Commençons par les clichés dont se demande
bien pourquoi de talentueux photographes les ont réalisés
avec tout leur soin. Quel but poursuit Léon Lemuet lorsqu'il photographie
dans les dernières années du XIX
e siècle
les modestes carrières de granit ou de minerai de fer à Flamanville,
dans la Manche ? Probablement le recensement exhaustif des activités économiques
de la Normandie, dont il livre les témoignages visuels à Paul
Joanne, lequel en publie un certain nombre dans son Dictionnaire géographique
et administratif de la France. Il est admis que la possession des matières
premières constitue une base indispensable de la croissance économique.
Il faudra attendre le dernier tiers du XX
e siècle
pour s'apercevoir que les temps ont changé et revenir au vieil adage
selon lequel il n'est de richesse que d'hommes. Il n'y a pas si longtemps,
l'enseignement de la géographie au collège et au lycée
consistait à apprendre à peu
près par cœur les millions de tonnes de maïs, de charbon
et de pétrole produits par les pays au programme. En 1971 encore,
le jury de l'agrégation de géographie pouvait inscrire au
programme du concours la barbante question suivante : "Géographie
de la production des minerais métalliques dans le monde" et
les candidats devaient assister à un cours donné sur ce thème,
durant une vingtaine de semaines, par le maître de la géographie économique
d'alors. L'origine de ce souci d'inventaire est dans les photographies
du XIX
e siècle, qui illustrent parfois
les descriptions des guides et encyclopédies du temps. Par miracle
et de justesse, il n'a pas tué la géographie.

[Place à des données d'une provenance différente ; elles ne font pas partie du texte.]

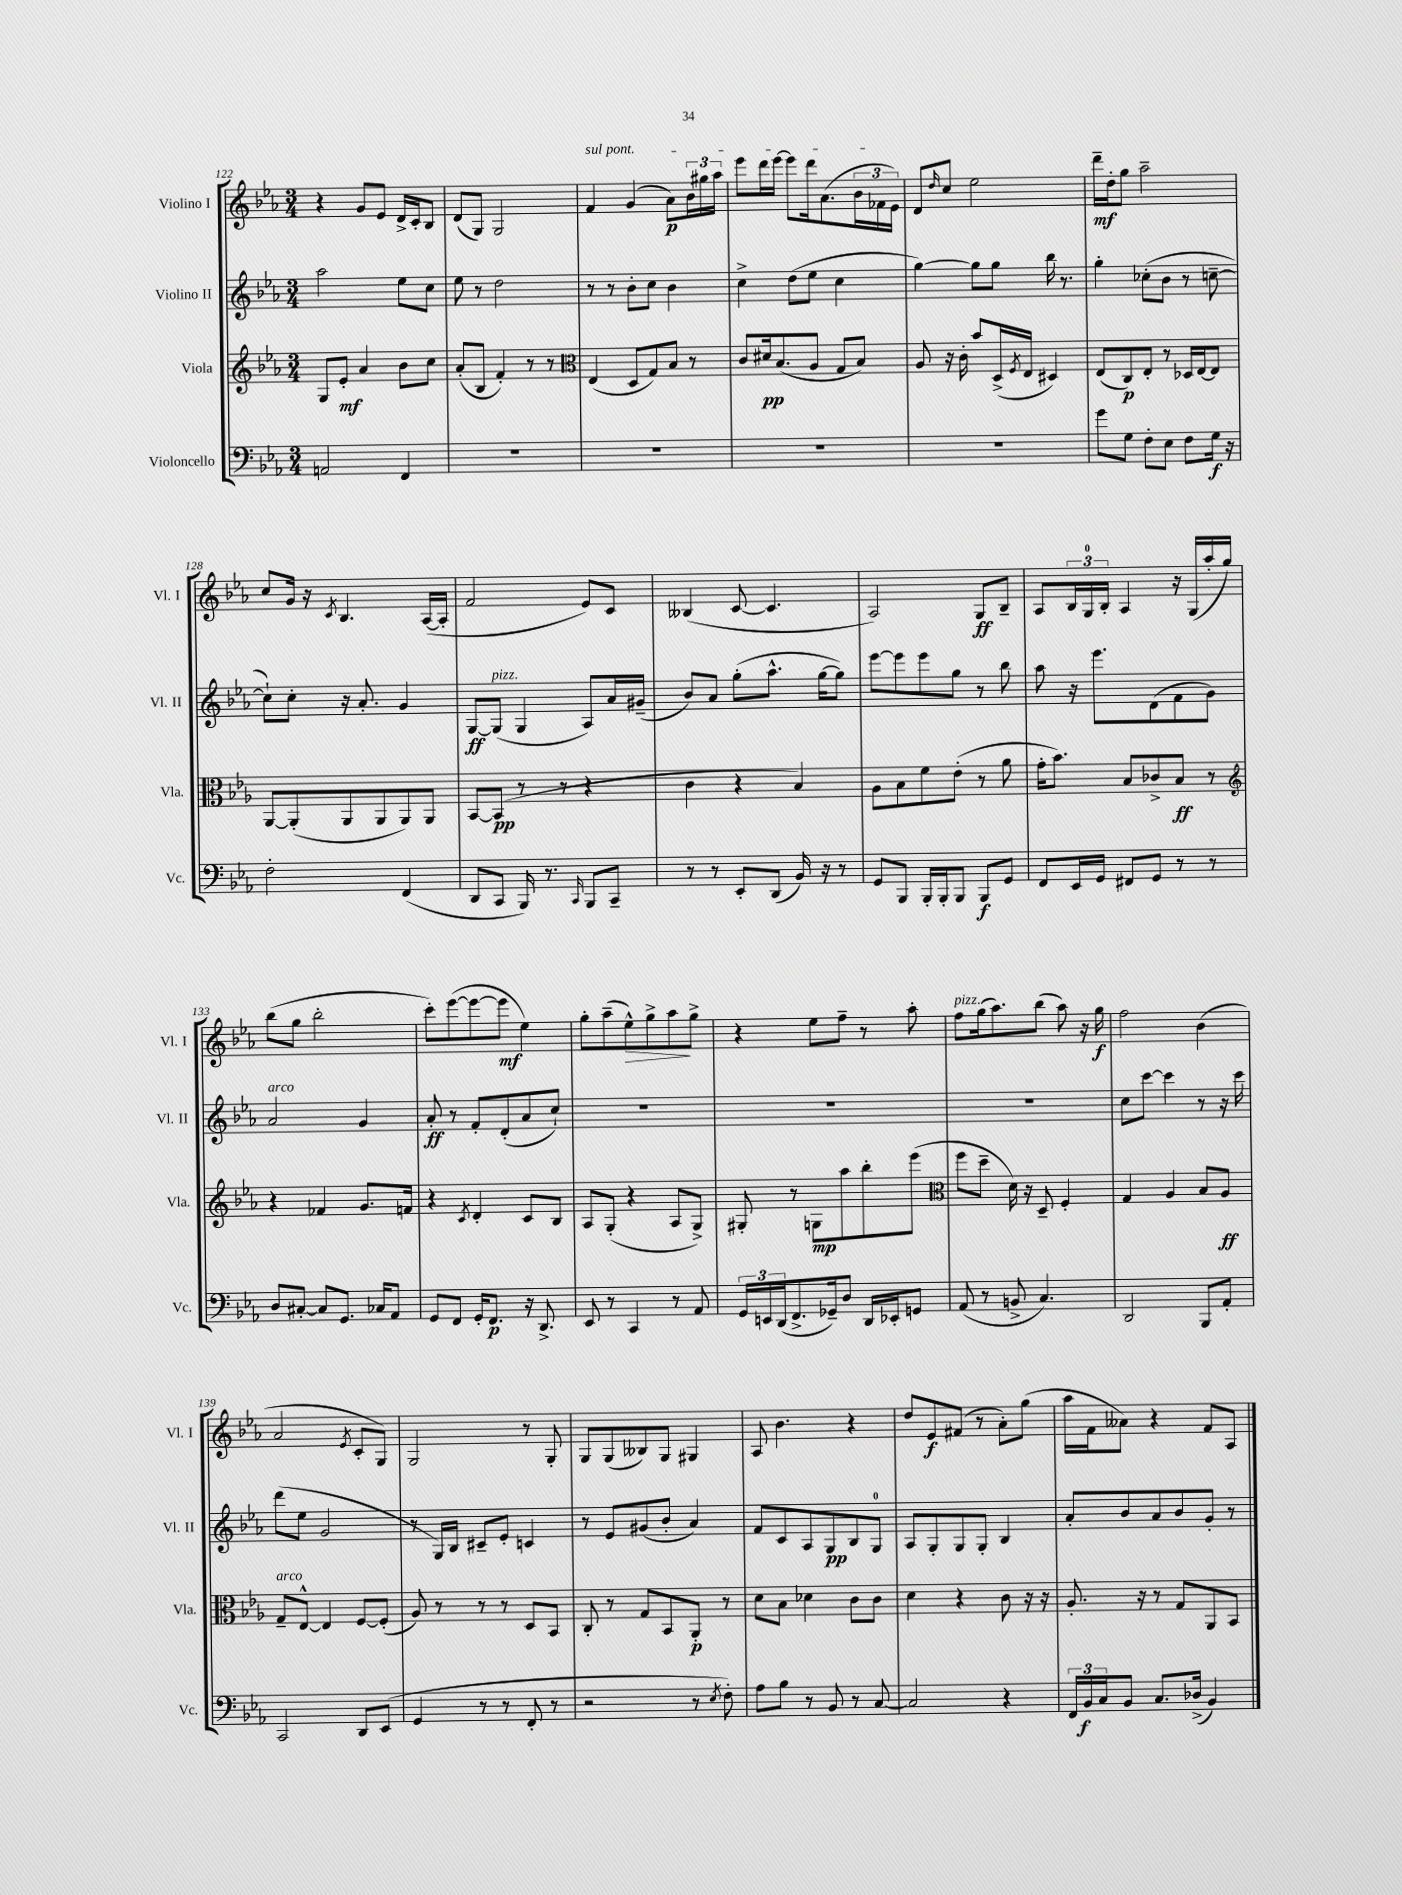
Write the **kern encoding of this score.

**kern	**kern	**kern	**kern
*staff4	*staff3	*staff2	*staff1
*clefF4	*clefG2	*clefG2	*clefG2
*k[b-e-a-]	*k[b-e-a-]	*k[b-e-a-]	*k[b-e-a-]
*M3/4	*M3/4	*M3/4	*M3/4
2AA/	8G/L	2aa-\	4r
.	8e-'/J	.	.
.	4a-/	.	8g/L
.	.	.	8e-/J
4FF/	8b-\L	8ee-\L	16d^/LL
.	.	.	16c'/J
.	8cc\J	8cc\J	8B-/J
=	=	=	=
2.r	(8a-'/L	8ee-\	(8d/L
.	8B-/J	8r	8G/J)
.	4f'/)	2dd\	2G/
.	8r	.	.
.	8r	.	.
=	=	=	=
*	*clefC3	*	*
2.r	(4E-/	8r	4f/
.	.	8r	.
.	8D/L	8b-'\L	(4g/
.	8G/)	8cc\J	.
.	8B-/J	4b-\	8a-\L)
.	8r	.	24b-\L
.	.	.	24gg#\
.	.	.	24aa-\JJ
=	=	=	=
2.r	8c/L	4cc^\	8eee-\L
.	16d#/k	.	16ddd\L
.	(8.B-/	.	[16eee-\JJ
.	.	(8dd\L	8eee-\]L
.	8A-/J	8ee-\J	16ddd\k
.	.	.	(8.a-\
.	8G/L	4cc\	.
.	8B-/J)	.	24b-\L
.	.	.	24f-\
.	.	.	24e-\JJ)
=	=	=	=
2.r	8A-/	[4gg\)	8d/L
.	.	.	16qqdd/
.	16r	.	8cc/J
.	16c'\	.	.
.	8b-/L	8gg\]L	2ee-\
.	(16D^/L	8gg\J	.
.	8qF/	.	.
.	16E-/JJ	.	.
.	4D#/)	16bb-\	.
.	.	8.r	.
=	=	=	=
8g\L	(8E-/L	4gg'\	16ddd~\LL
.	.	.	16dd'\J
8G\J	8C/)	.	8gg\J
8F'\L	8E-'/J	(8cc-'\L	2aa-~\
8E-\J	8r	8b-\J	.
8F\L	16D-/LL	8r	.
.	[16E-/J	.	.
16G\Jk	8E-/]J	[8cc~\	.
16r	.	.	.
=	=	=	=
2F'\	[8AA-/L	8cc`\]L)	8cc/L
.	(8AA-'/]	8cc'\J	16g/Jk
.	.	.	16r
.	.	.	8qc/
.	8AA-/	16r	4.B-/
.	.	8.a-'/	.
.	8AA-/	.	.
(4FF/	8AA-/)	4g/	.
.	8AA-/J	.	([16A-/LL
.	.	.	16A-'/]JJ
=	=	=	=
8DD/L	[8BB-/L	[8G/L	2f/
8CC/J	(8BB-/]J	(8G/]J	.
16BBB-/)	8r	4G/	.
8.r	.	.	.
.	8r	.	.
16qqCC/	.	.	.
8BBB-/L	4r	8A-/L)	8e-/L)
8CC~/J	.	16a-/L	8c/J
.	.	(16g#~/JJ	.
=	=	=	=
8r	4c\	8b-/L)	(4B--/
8r	.	8a-/J	.
8EE-'/L	4r	(8gg'\L	[8c/
(8DD/J	.	8.aa-^^\J	4.c/]
16BB-/)	4B-/)	.	.
16r	.	[16gg\LK	.
8r	.	8gg\]J)	.
=	=	=	=
8GG/L	8A-\L	[8eee-\L	2A-/)
8BBB-/J	8B-\	8eee-\]	.
16BBB-'/LL	8f\	8eee-\	.
16BBB-'/J	.	.	.
8BBB-/J	(8e-'\J	8gg\J	.
8BBB-/L	8r	8r	8G/L
8GG/J	8a-\	8bb-\	8B-~/J
=	=	=	=
8FF/L	16g'\LK	8aa-\	8A-/L
.	8.b-\J)	.	.
16EE-/L	.	16r	24B-/L
.	.	.	24G/
16GG/JJ	.	8.eee-\L	.
.	.	.	24B-'/JJ
8FF#/L	8B-/L	.	4A-/
8GG/J	8c-^/	(8d\	.
8r	8B-/J	8f\	16r
.	.	.	(16G/LL
8r	8r	8g\J)	16aa-'/
.	.	.	16gg/JJ)
=	=	=	=
*	*clefG2	*	*
8D/L	4r	2a-/	(8bb-\L
[8C#'/J	.	.	8gg\J
8C#/]L	4f-/	.	2bb-'\
8.GG/J	.	.	.
.	8.g/L	4g/	.
16C-/LK	.	.	.
8AA-/J	.	.	.
.	16f/Jk	.	.
=	=	=	=
8GG/L	4r	8a-'/	8ccc'\L)
8FF/J	.	8r	([8eee-\
.	8qc/	.	.
16GG'/LK	4d'/	8f'/L	8eee-\_
8.FF/J	.	.	.
.	.	(8d'/	8eee-\]J
16r	8c/L	8a-/	4ee-\)
8.DD^/	.	.	.
.	8B-/J	8cc`/J)	.
=	=	=	=
8EE-/	8A-/L	2.r	8gg'\L
8r	(8G'/J	.	(8aa-~\
4CC/	4r	.	8ee-^^\)
.	.	.	8gg^\
8r	8A-/L	.	8aa-\
8AA-/	8G^/J)	.	8gg^\J
=	=	=	=
24GG/LL	8G#'/	2.r	4r
24EE/	.	.	.
(24DD/J	.	.	.
8.FF^/	8r	.	.
.	8G\L	.	8ee-\L
16GG-~/k)	.	.	.
8D/J	8aa-\	.	8ff~\J
16DD/LL	8bb-'\	.	8r
16EE-'/J	.	.	.
8GG/J	(8eee-\J	.	8aa-'\
=	=	=	=
*	*clefC3	*	*
(8AA-/	8ff\L	2.r	8ff\L
8r	8dd~\J	.	(16gg\k
.	.	.	8.aa-\)
8BB^/	16d\)	.	.
.	16r	.	.
4.C/)	8D~/	.	(8bb-\J
.	4F'/	.	8aa-\)
.	.	.	16r
.	.	.	16gg\
=	=	=	=
2DD/	4G/	8cc\L	2ff\
.	.	[8ccc\J	.
.	4A-/	4ccc\]	.
8BBB-/L	8B-/L	8r	(4b-\
8AA-'/J	8A-/J	16r	.
.	.	16ccc\	.
=	=	=	=
2CC/	8G~/L	(8ddd\L	2a-/
.	[8E-^^/J	8ee-\J	.
.	4E-/]	2g/	.
.	.	.	8qe-/
8DD/L	[8F/L	.	8c'/L
(8EE-/J	(8F'/]J	.	8G/J)
=	=	=	=
4GG/	8A-/)	8r	2G/
.	8r	16G/LL)	.
.	.	16B-/JJ	.
8r	8r	8c#~/L	.
8r	8r	8e-'/J	.
8FF'/	8D/L	4c/	8r
8r	8BB-/J	.	8G'/
=	=	=	=
2r	8C'/	8r	8G/L
.	8r	8e-/L	(8G/
.	8G/L	(8g#/	8B--/)
.	8BB-/	8b-'/J	8G/J
8r	8AA-'/J	4a-/)	4G#/
8qE-/	.	.	.
8F'\)	8r	.	.
=	=	=	=
8A-\L	8d\L	8f/L	8A-/
8B-\J	8B-\J	8c/	4.b-\
8r	4d-\	8A-/	.
8BB-/	.	8G/	.
8r	8c\L	8B-/	4r
[8C/	8c\J	8G/J	.
=	=	=	=
2C/]	4d\	8A-/L	8dd/L
.	.	8G'/	8e-/
.	4r	8G/	(8f#/J
.	.	8G'/J	8r
4r	8c\	4B-/	8a-'\L)
.	16r	.	(8gg\J
.	16r	.	.
=	=	=	=
24FF/LL	8.A-'/	8a-'/L	16aa-\LL
24BB-/	.	.	.
.	.	.	16f\J
24C/J	.	.	.
8BB-/J	.	8b-/	8a--\J)
.	16r	.	.
8.C/L	8r	8a-/	4r
.	8G/L	8b-/	.
(16D-^/Jk	.	.	.
4BB-/)	8AA-/	8g'/J	8f/L
.	8BB-/J	8r	8A-/J
==	==	==	==
*-	*-	*-	*-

Beaucoup plus spectaculaires sont les photos des mines de
diamants d'Afrique du Sud. Leurs gouffres de plusieurs
dizaines de mètres de profondeur dont le fond est découpé en
cubes énormes donnent le vertige. Une foule de mineurs lilliputiens
s'affaire et donne l'impression d'être prisonnière de ces
cratères. Ces travaux de titans et de tels clichés viennent
renforcer un peu plus la mythologie du diamant. Tant de terre brassée,
de poussière avalée, de souffrances humaines, pour quelques
minuscules brillants et, un jour entre mille, par chance, une pierre exceptionnelle
de plusieurs dizaines de carats qui fera la fortune d'une société minière
du Cap et de Londres, d'un diamantaire de Rotterdam, d'un bijoutier de
la place Vendôme, à Paris, et viendra rehausser le prestige
d'un souverain européen ou d'un maharadjah indien.